Чей-то неясно очерченный силуэт перемещался в сторону океана. Баррет пригляделся.
Через табачные поля, отстраняя кусты руками, медленно и осторожно шла Памела Саммер, «Птичка Архипелага». Она выглядела в точности так, как восемь лет назад, когда Баррет впервые увидел ее на Скаллшорз.
— Пэм, стой! Ты куда пошла?
Она бросилась бежать, Баррет сумел догнать женщину только у реки. Саммер остановилась, в ее опущенной руке Питер заметил пистолет — свой собственный, еще вечером оставленный на плантации.
— Вернись обратно, — тихо, но твердо повторил он. — Иначе я тебя поколочу.
Саммер выпрямилась. Этот удивительный, неподражаемо отважный поворот шеи Баррет замечал еще у Сармиенто.
— Пусти, я должна забрать свое бессмертие.
— Тэдди заморочил тебя пустой болтовней. Миктлантекутли — мертвый бог, ты ему не нужна. Это бог трупов.
— На этот раз он настоящий, я на самом деле вижу его.
— Пэм, пожалуйста, не ходи туда. Там руины, грязь и мертвецы.
— Отойди.
Баррет не сдвинулся с места. Грохнул пистолетный выстрел, потянуло порохом.
Поначалу боли он не почувствовал — только тупой толчок.

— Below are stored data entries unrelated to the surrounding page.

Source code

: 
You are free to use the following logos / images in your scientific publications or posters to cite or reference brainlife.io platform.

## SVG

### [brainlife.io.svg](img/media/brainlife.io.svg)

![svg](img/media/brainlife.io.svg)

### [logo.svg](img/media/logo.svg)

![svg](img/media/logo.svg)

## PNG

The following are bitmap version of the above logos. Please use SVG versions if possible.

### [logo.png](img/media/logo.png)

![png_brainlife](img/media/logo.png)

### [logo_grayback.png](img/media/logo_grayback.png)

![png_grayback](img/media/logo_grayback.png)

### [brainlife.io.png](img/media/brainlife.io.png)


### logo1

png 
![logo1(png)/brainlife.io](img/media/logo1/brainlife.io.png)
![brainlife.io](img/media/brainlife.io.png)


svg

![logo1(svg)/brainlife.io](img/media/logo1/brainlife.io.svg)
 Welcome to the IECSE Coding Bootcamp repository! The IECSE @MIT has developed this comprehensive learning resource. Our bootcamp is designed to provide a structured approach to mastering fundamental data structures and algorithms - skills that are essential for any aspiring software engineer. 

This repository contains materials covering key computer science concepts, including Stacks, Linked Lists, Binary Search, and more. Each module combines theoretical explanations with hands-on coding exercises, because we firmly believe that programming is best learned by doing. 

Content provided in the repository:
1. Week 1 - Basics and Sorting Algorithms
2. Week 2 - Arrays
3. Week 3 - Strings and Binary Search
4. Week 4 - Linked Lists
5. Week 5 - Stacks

Женщина помедлила, словно что-то хотела сказать, потом молча кинула пистолет и, подобрав пышный подол платья, побежала в сторону уничтоженного волной побережья.
— Эх, Пэм. Что ты натворила…
Он сел на мокрую траву, прижимая раскрытую ладонь к окровавленной одежде.
— Плохо. Алюмнус сам себя отравил, Лусии нет в живых, Кид утонул — теперь некому латать мою пробитую шкуру.
Он встал и, спотыкаясь, побрел обратно через поля — до тех пор, покуда что-то живое не прижалось к сапогам. Саундер лизнул ладонь хозяина и по-своему огорчился, ощущая привкус крови.
Найдя на ощупь мохнатые собачьи уши, Баррет потрепал их.
— Ничего, я еще жив, попробую задержаться на этом свете. А вот Пэм ушла в никуда — жаль. Она прожила слишком мало. Такое бессмертие — оно все равно что смерть. Из ада ведь не возвращаются.
Собака вскинула морду к луне и горестно завыла. Баррет скорее ласково, чем грубо толкнул пса сапогом.
— Молчи, Саундер, твоя песня мне не нравится, лучше подставь ошейник — я за него подержусь. Рана-то, как я погляжу, пустяковая. Плохо только, когда во время прогулки вдруг слабеют ноги. Все будет хорошо, мы еще выйдем в море. Не отставай, бродяга, нам с тобою пора возвращаться домой.